Charlene Vanburkleo is right-handed, but we quickly figured out she was left-eye dominant. She switched to the left shoulder, and her groups were pretty darned good. Punching paper is fun, but it's even more fun to shoot something that will react, so after firing a couple of 100-yard groups, we had a row of water bottles set at about 60 yards. Amazingly, no one missed a single bottle.

We moved up to ARs, a Smith & Wesson VTAC and a Ruger SR-556. Chuck and I had talked about this. These women had heard all about the "evil AR," but they'd never seen one up close, let alone fired one. I spent just a couple of minutes explaining what an AR really is and that, despite the unfortunate acronym that goes back to Armalite, it is not an "assault rifle."

Of course, I already knew the secret: Everybody who shoots an AR for the first time gets a huge kick out of it.

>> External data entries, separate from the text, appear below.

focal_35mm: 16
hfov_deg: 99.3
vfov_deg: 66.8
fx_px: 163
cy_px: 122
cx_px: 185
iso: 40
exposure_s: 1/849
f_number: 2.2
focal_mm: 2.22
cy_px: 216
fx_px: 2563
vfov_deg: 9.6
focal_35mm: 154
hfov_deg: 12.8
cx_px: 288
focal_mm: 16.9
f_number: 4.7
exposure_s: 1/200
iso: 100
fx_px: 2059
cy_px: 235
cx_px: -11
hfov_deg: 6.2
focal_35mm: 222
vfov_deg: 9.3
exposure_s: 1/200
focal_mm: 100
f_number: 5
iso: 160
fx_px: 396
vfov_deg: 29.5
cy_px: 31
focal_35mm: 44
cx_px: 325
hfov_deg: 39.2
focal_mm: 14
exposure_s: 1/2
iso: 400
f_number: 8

The particular word that women, especially of my generation, often use is "empowering." They are doing something that, when they were young, they were convinced was just a "guy thing." Suddenly, they discover that they actually can do it, too; they can hit targets and blow up water bottles. It doesn't hurt, and it's fun.

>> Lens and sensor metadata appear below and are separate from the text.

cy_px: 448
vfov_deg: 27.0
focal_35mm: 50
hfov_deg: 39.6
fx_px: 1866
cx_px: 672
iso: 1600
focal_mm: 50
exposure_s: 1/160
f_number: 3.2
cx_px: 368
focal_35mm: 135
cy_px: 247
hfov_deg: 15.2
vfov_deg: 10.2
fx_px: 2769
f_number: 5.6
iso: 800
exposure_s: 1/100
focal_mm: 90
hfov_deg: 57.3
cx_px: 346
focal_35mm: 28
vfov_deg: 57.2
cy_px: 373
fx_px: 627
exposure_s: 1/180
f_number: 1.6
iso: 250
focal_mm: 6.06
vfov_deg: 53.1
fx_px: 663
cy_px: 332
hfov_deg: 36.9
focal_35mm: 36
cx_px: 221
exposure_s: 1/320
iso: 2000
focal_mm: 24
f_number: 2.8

We didn't have much time, just a very full Saturday and a little bit of Sunday morning, and of course Chuck and his wife, Ruth, had to do one of their major barbecues Saturday night. What we wanted was for our fam fire to include handgun, rifle and shotgun, so we barely managed time for the final event.

We hauled out the clay target machine and set it for a relatively simple outgoing target. None of the ladies had ever fired a shotgun at a flying target, so I was a bit nervous. Everybody had done very well so far, but our real goal was simply to make all this a positive experience, and shotgunning for the first time can be frustrating. You have to break one target before you can ever break another. Understand, too, that we weren't all young folks; we had a couple of vision issues and one major cross-eye-domination problem.

Malissa Letterman had the most shooting experience, and her targets showed it. She used her own SIG Sauer .22 semiauto and shot it well.

We used a Beretta 20-gauge semiauto with PAST recoil shields. All were concerned about the shotgun's recoil, but none of the ladies felt it. There were no bruises. As for the shooting, I should have given them much more credit. All missed their first targets, at least partly from fear that the shotgun would hurt.

Within a maximum of three or four shots, however, everybody but one broke a target. Our one holdout had a bad back and only fired a couple of shots. Carolyn Gerstenkorn was our star pupil here. Once she figured it out, she couldn't miss €¦ and didn't.

All in all, Chuck, Steve and I had a great time and felt we'd done a good thing, not only for a few individuals but for the shooting sports. All the ladies told us they'd had a good time and would like to come back, and we feel they meant it.

I don't think there was any anti-gun sentiment from this group, and I have a feeling several of them will be shopping for their own firearms and then really learning how to use them effectively. Making new shooters isn't all that hard; all it takes is a good day, a bit of ammo and total lack of pressure. The message remains simple: Shooting is fun, and it's equally fun for all of us.